“Consolidation, competition, and innovation are the answer to what?”, you might ask. Keeping it simple, I mean the high cost of care and the Triple Aim. To keep it short I could just say, all three will help, but even maximized to the nth degree they will never in and of themselves be enough to lower the cost of care to levels enjoyed by the other equally developed nations of the world. Other countries lower their healthcare costs by leveraging a more effective combination of universal coverage and focused investments in social issues like education, housing, and social services.

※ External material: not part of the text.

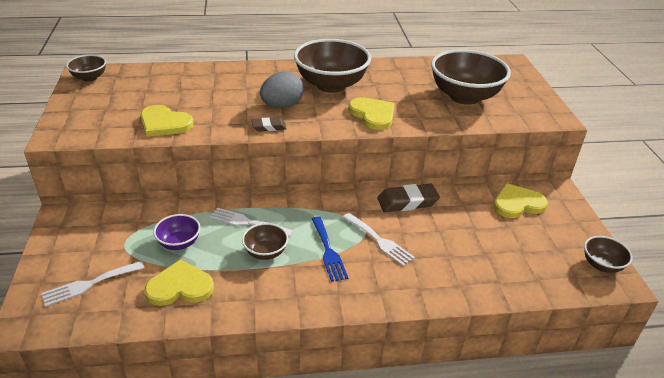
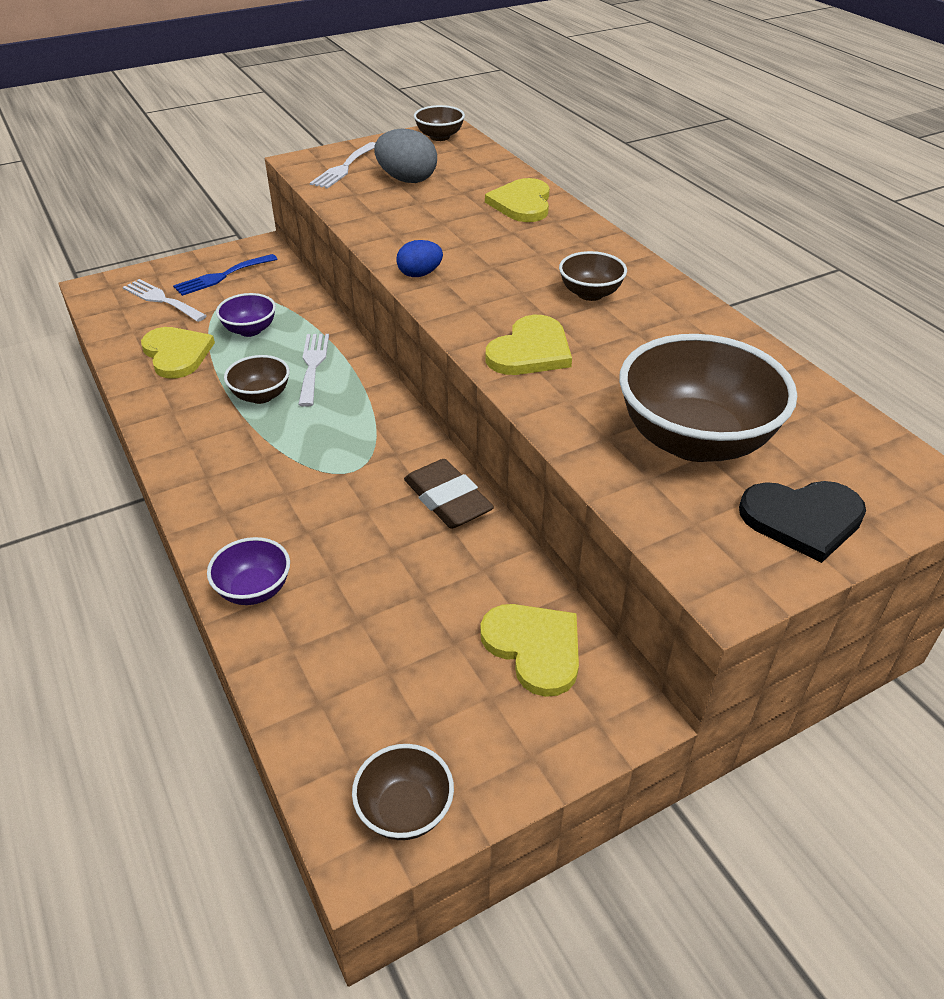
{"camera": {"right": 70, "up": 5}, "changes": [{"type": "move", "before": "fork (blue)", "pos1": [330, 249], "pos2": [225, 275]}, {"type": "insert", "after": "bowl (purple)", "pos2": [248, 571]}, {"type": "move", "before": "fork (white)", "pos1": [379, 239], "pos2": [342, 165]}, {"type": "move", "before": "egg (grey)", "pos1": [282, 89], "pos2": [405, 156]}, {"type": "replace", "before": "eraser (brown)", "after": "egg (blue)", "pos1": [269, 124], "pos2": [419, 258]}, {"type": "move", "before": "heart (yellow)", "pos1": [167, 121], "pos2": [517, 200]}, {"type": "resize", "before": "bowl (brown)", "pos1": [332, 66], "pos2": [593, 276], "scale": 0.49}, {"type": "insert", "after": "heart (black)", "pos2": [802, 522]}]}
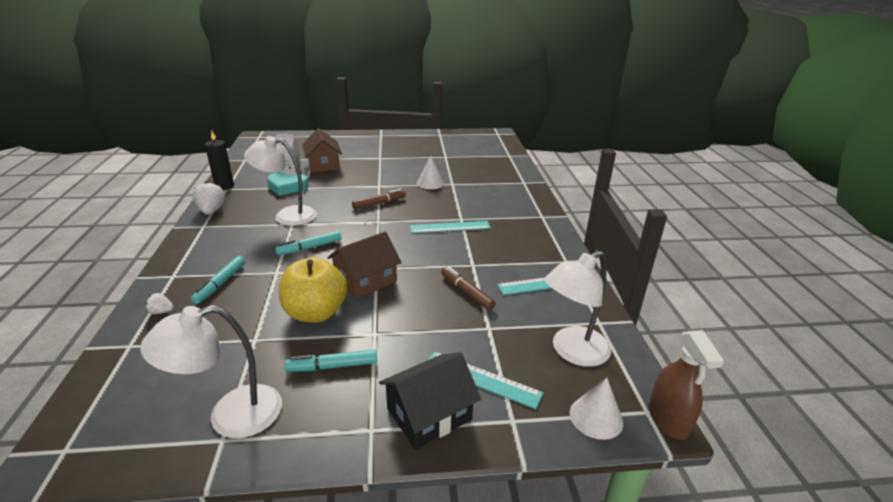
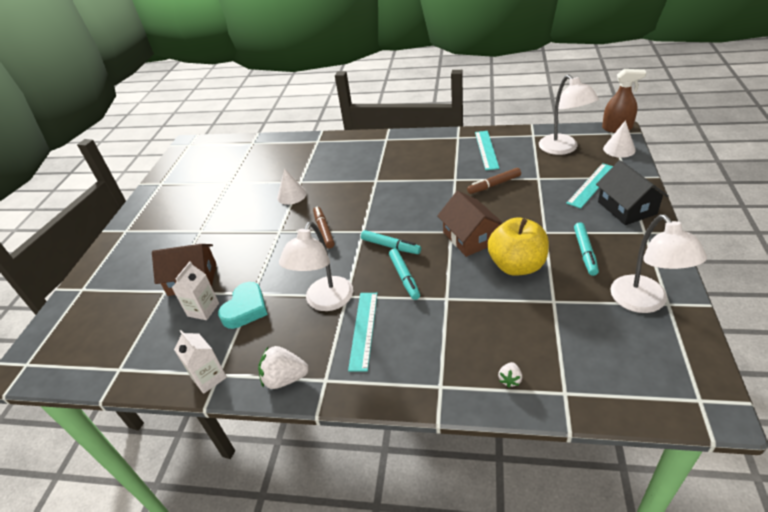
{"camera": {"right": -70, "up": 10}, "changes": [{"type": "replace", "before": "candle (black)", "after": "carton (white)", "pos1": [219, 160], "pos2": [200, 362]}, {"type": "move", "before": "ruler (turquoise)", "pos1": [450, 227], "pos2": [363, 332]}, {"type": "move", "before": "marker (turquoise)", "pos1": [218, 280], "pos2": [391, 242]}]}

My apprehensions about putting too much faith in platitudes and superficial thinking are directed at those politicians and others who offer simple solutions to complex problems and tout innovation and competition as the goals their bills will achieve. I am also taking aim at the healthcare executives who claim that they would be more innovative and competitive if they could just expand their reach by mergers that create larger enterprises. I do believe there is a role for consolidation, competition and innovation. All three are necessary but none alone, or even all three together, is sufficient to lower the cost of care. That said we need to be focused on how we use them and not overly optimistic about what they will accomplish. Doing any of the three effectively is hard work.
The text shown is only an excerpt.